Russia’s Strategy to Compete with Indian Manufacturers

Manufacturing
12/09/2017 17:17

The Russian government wants Alrosa to offer more favorable terms to local cutters so they are able to compete in a market that’s dominated by Indian manufacturers.

Alrosa has chosen to focus on mining, where it can get bigger margins, leaving Kristall Production Corp. and other cutters to buy stones at similar terms as overseas competitors. They are struggling to compete with centers like India, the largest polishing center, due to manufacturing being cheaper - it manufactures 90% of the world’s diamonds - and a workforce of 1 million.

According to the new programme Alrosa would sell the diamonds at market prices, however would offer local cutters the benefit of buying only part of the contracted volume, as well as choosing certain stones and returning the remainder to the miner. In an interview with Bloomberg, Deputy Finance Minister Alexey Moiseev said the Putin administration expects this plan to lead to Alrosa selling nearly 10% of its gems domestically. “Cooperation currently is rather limited and it has to expand,” Moiseev said in an interview in Moscow.

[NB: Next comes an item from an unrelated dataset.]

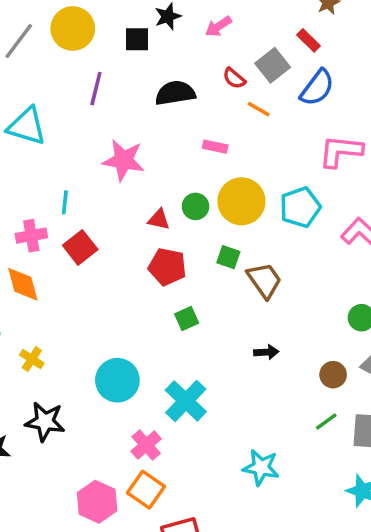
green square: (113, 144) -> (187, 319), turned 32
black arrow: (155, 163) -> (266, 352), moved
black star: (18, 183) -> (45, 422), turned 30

Russia isn’t the only diamond producing country to encourage domestic manufacturing, Botswana, Namibia and South Africa have encouraged De Beers to sell more diamonds which had been cut and polished locally.

Russia planned to support the diamond industry further by easing excessive controls for importing and exporting gems, as well introducing regulation identifying the origin of diamonds to make the market more transparent, said Mossiev.